# How to complete this task:
In your copy, include every record exactly and no pictures.

:: Extracted material

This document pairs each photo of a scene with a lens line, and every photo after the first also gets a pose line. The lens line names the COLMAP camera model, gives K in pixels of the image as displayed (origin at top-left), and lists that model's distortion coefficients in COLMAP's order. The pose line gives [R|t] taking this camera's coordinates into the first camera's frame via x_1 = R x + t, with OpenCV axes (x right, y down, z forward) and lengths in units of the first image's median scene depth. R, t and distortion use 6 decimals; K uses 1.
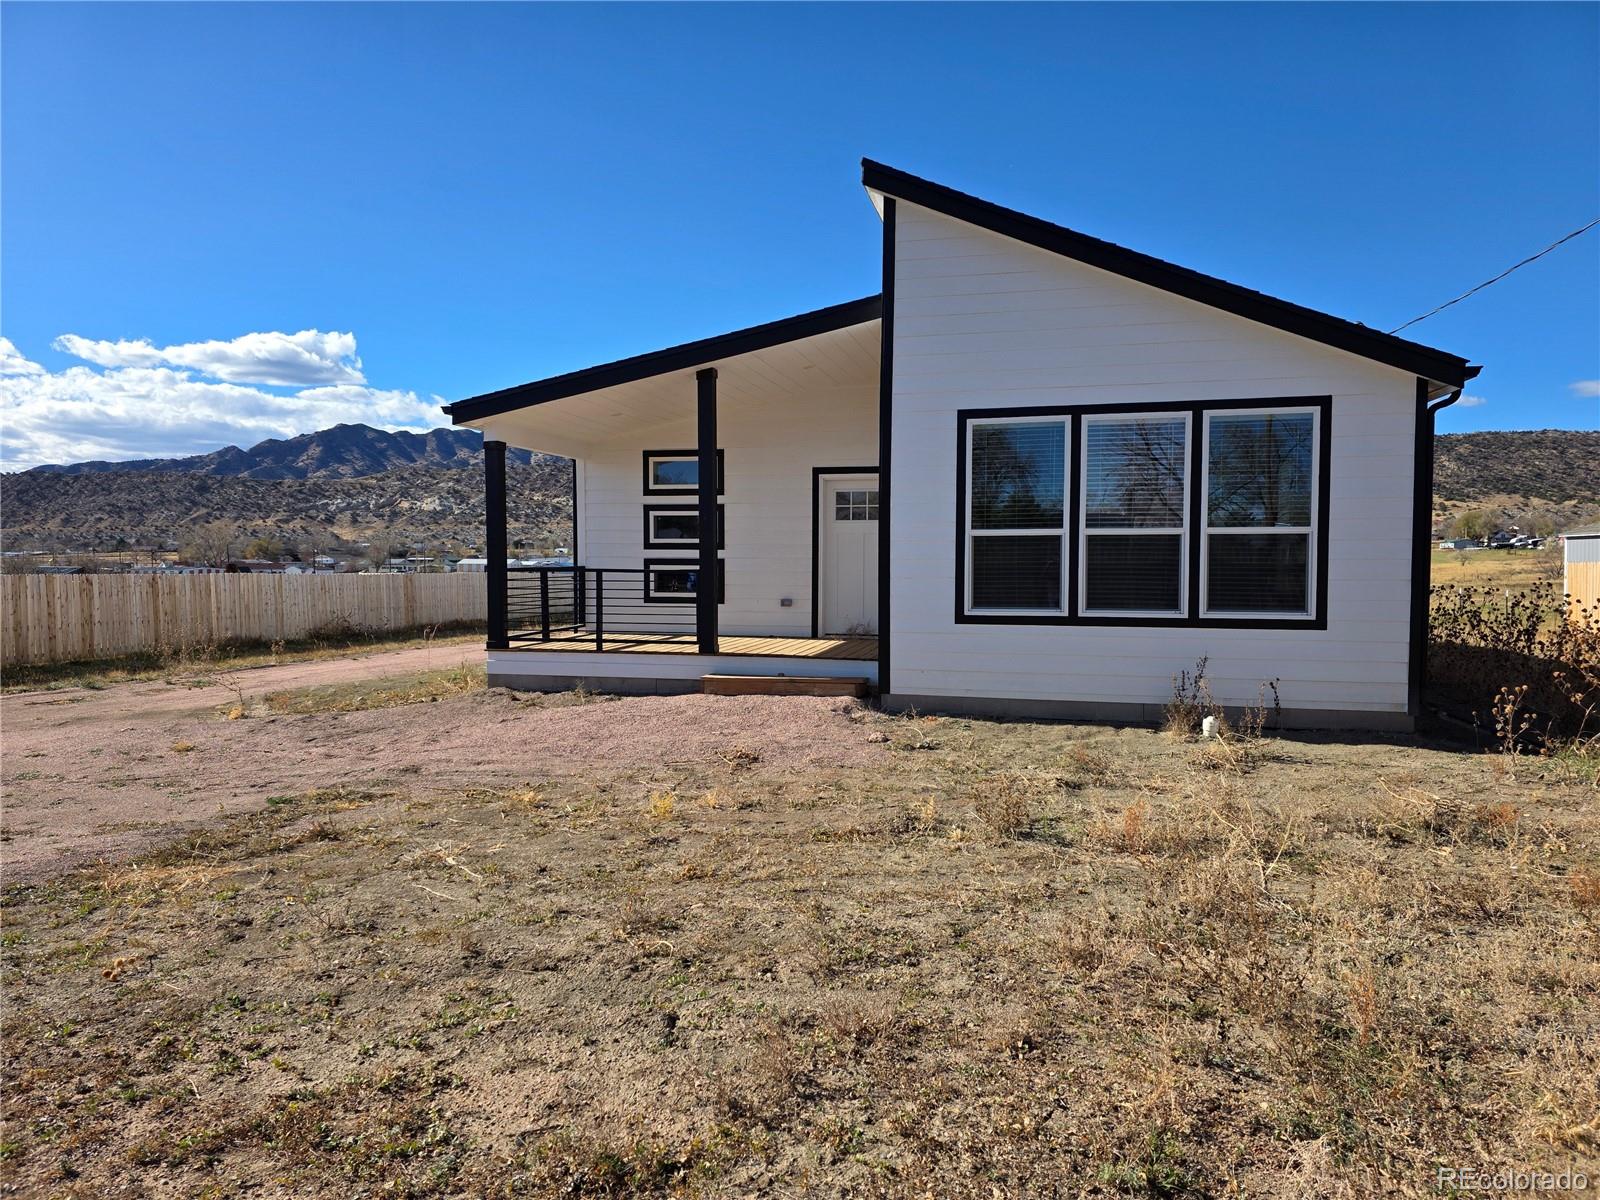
lens RADIAL K [[1055.0, 0, 798.2], [0, 1055.0, 608.5], [0, 0, 1]] dist [-0.000538, -0.005717]
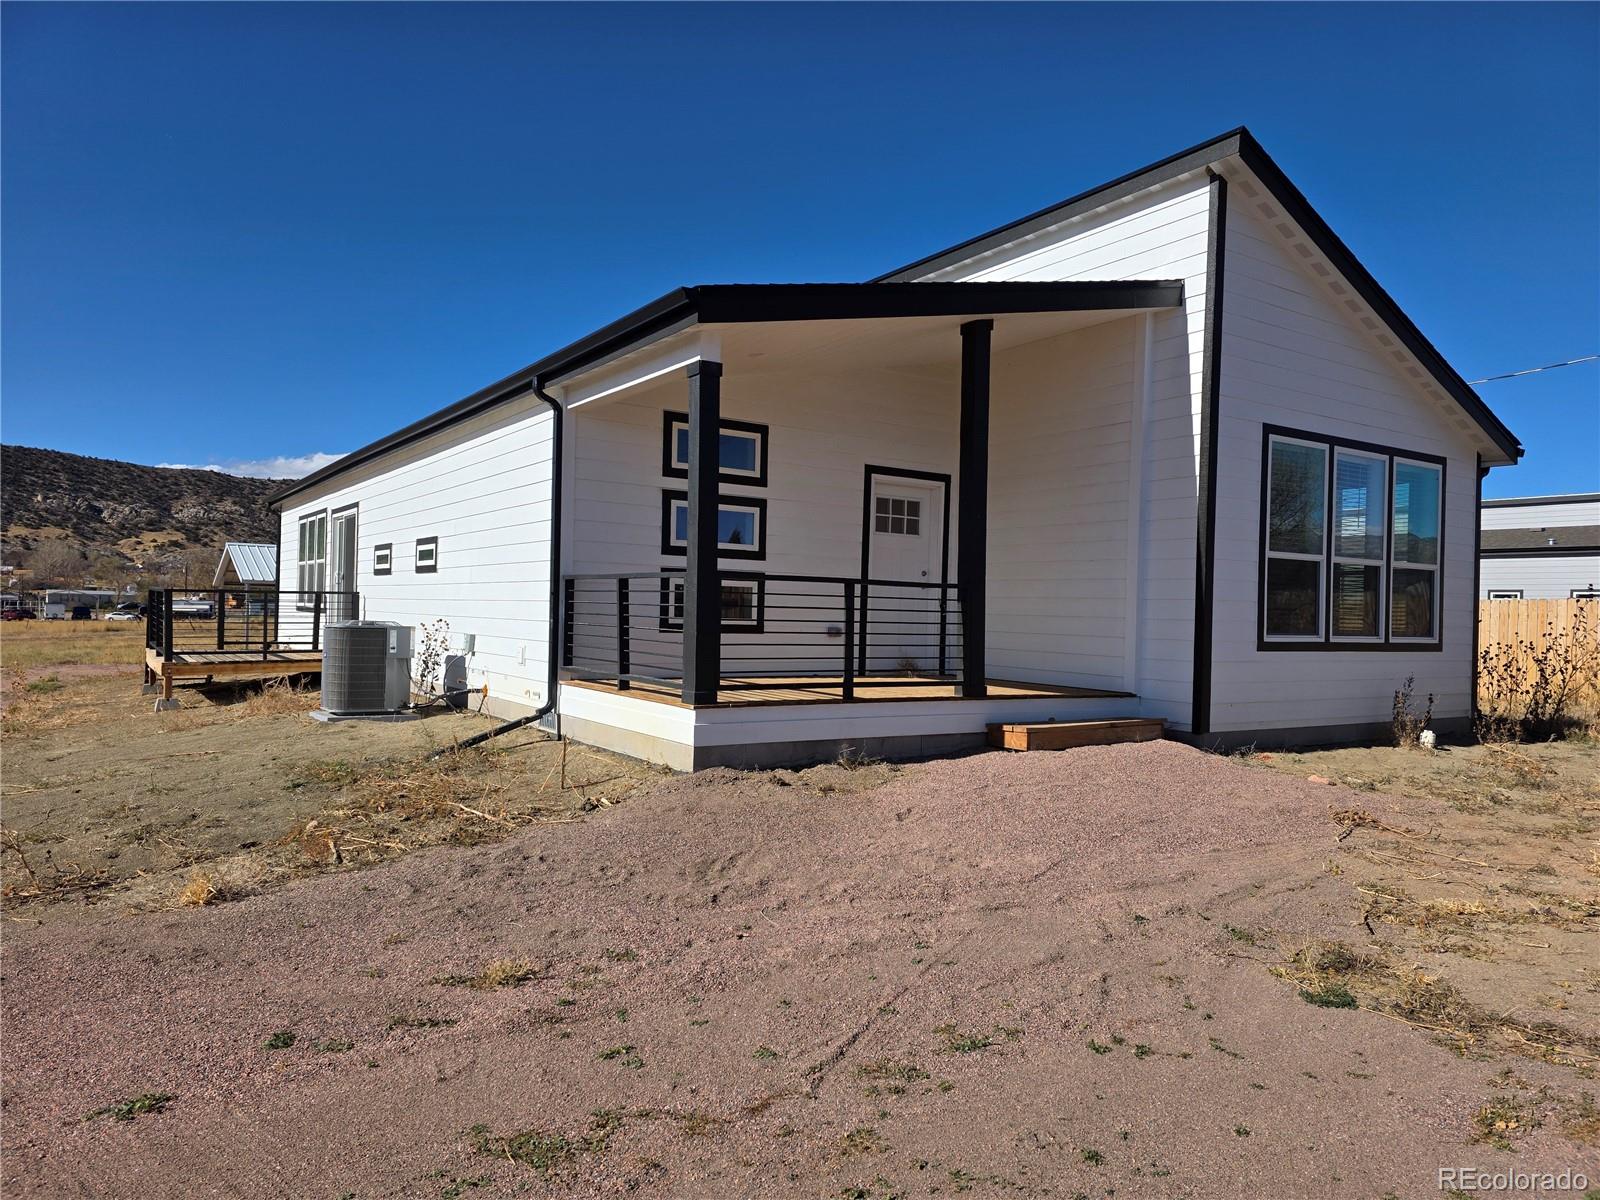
lens RADIAL K [[1055.0, 0, 801.7], [0, 1055.0, 598.7], [0, 0, 1]] dist [-0.000538, -0.005717]
pose [[0.711794, 0.022825, 0.702018, -0.768694], [0.008013, 0.999143, -0.040611, 0.002705], [-0.702343, 0.034532, 0.711001, 0.603387]]
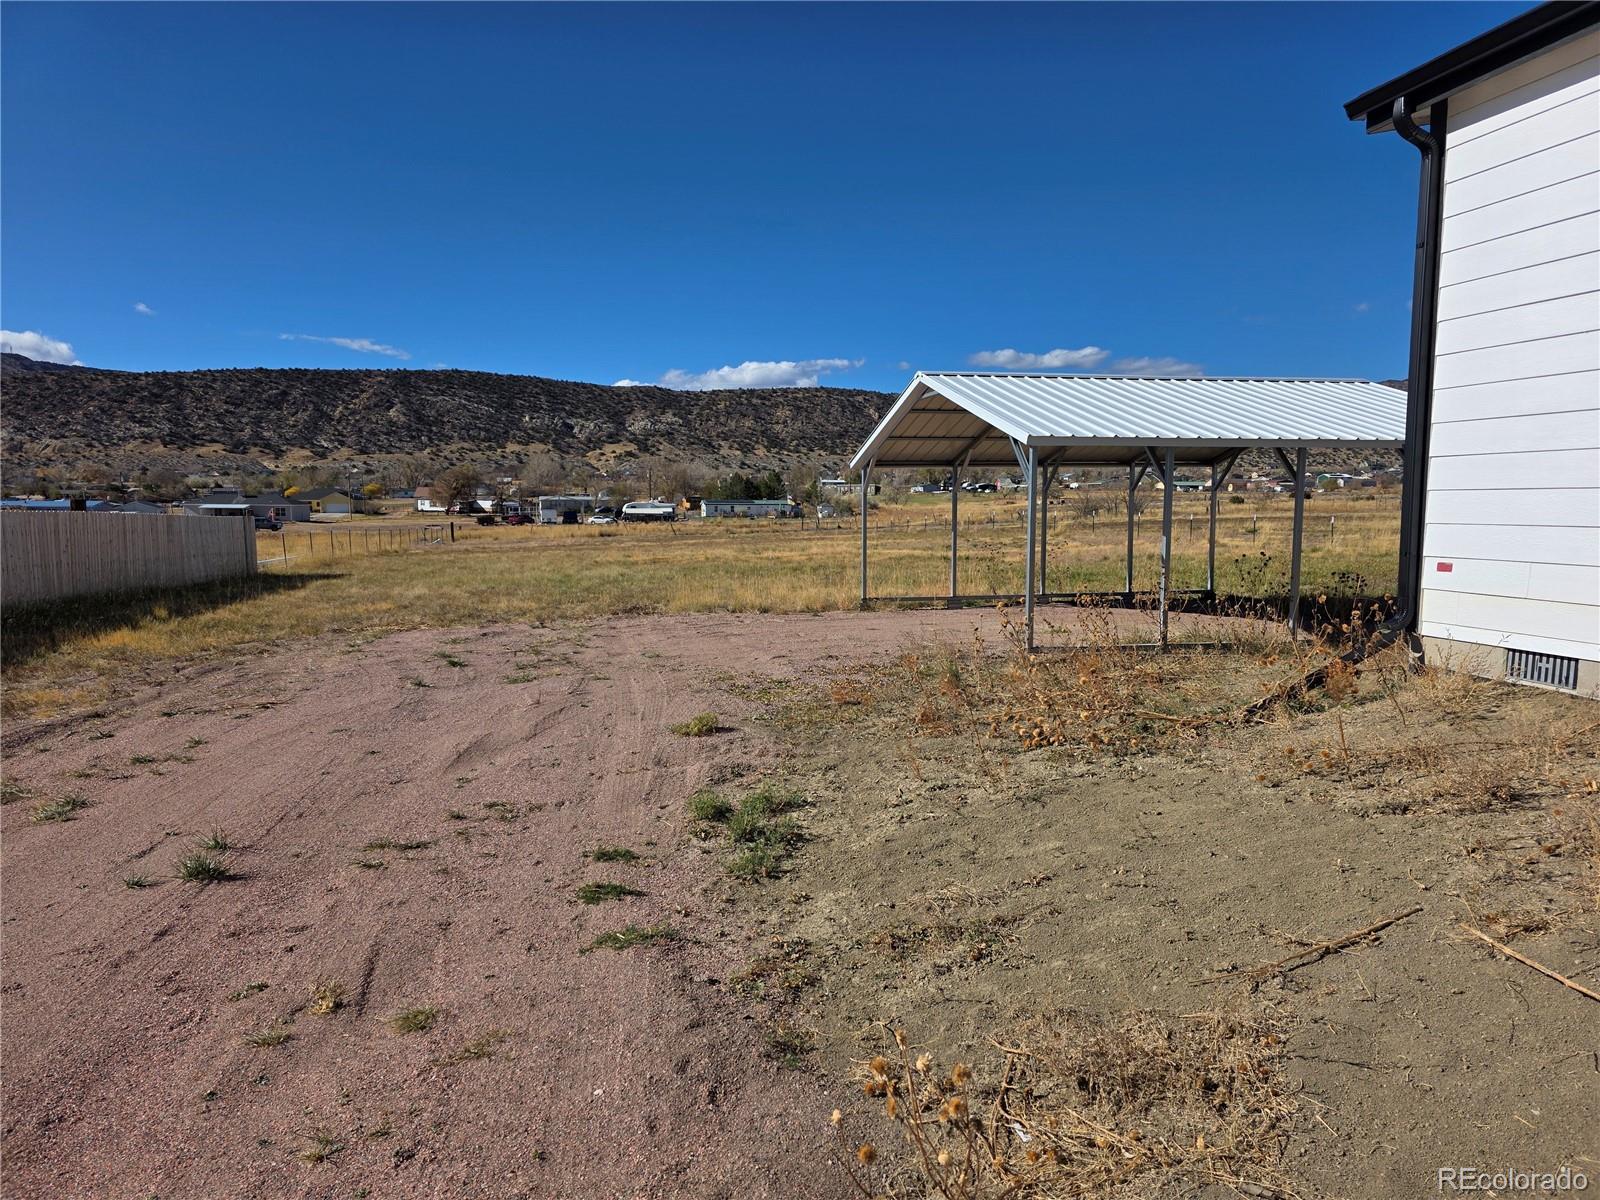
lens RADIAL K [[1055.0, 0, 799.6], [0, 1055.0, 600.1], [0, 0, 1]] dist [-0.000538, -0.005717]
pose [[0.920866, -0.037944, 0.388029, -0.765368], [0.017873, 0.998315, 0.055205, 0.001740], [-0.389469, -0.043901, 0.919993, 0.633798]]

::::

# Answer to the exercise:
This document pairs each photo of a scene with a lens line, and every photo after the first also gets a pose line. The lens line names the COLMAP camera model, gives K in pixels of the image as displayed (origin at top-left), and lists that model's distortion coefficients in COLMAP's order. The pose line gives [R|t] taking this camera's coordinates into the first camera's frame via x_1 = R x + t, with OpenCV axes (x right, y down, z forward) and lengths in units of the first image's median scene depth. R, t and distortion use 6 decimals; K uses 1.
lens RADIAL K [[1055.0, 0, 798.2], [0, 1055.0, 608.5], [0, 0, 1]] dist [-0.000538, -0.005717]
lens RADIAL K [[1055.0, 0, 801.7], [0, 1055.0, 598.7], [0, 0, 1]] dist [-0.000538, -0.005717]
pose [[0.711794, 0.022825, 0.702018, -0.768694], [0.008013, 0.999143, -0.040611, 0.002705], [-0.702343, 0.034532, 0.711001, 0.603387]]
lens RADIAL K [[1055.0, 0, 799.6], [0, 1055.0, 600.1], [0, 0, 1]] dist [-0.000538, -0.005717]
pose [[0.920866, -0.037944, 0.388029, -0.765368], [0.017873, 0.998315, 0.055205, 0.001740], [-0.389469, -0.043901, 0.919993, 0.633798]]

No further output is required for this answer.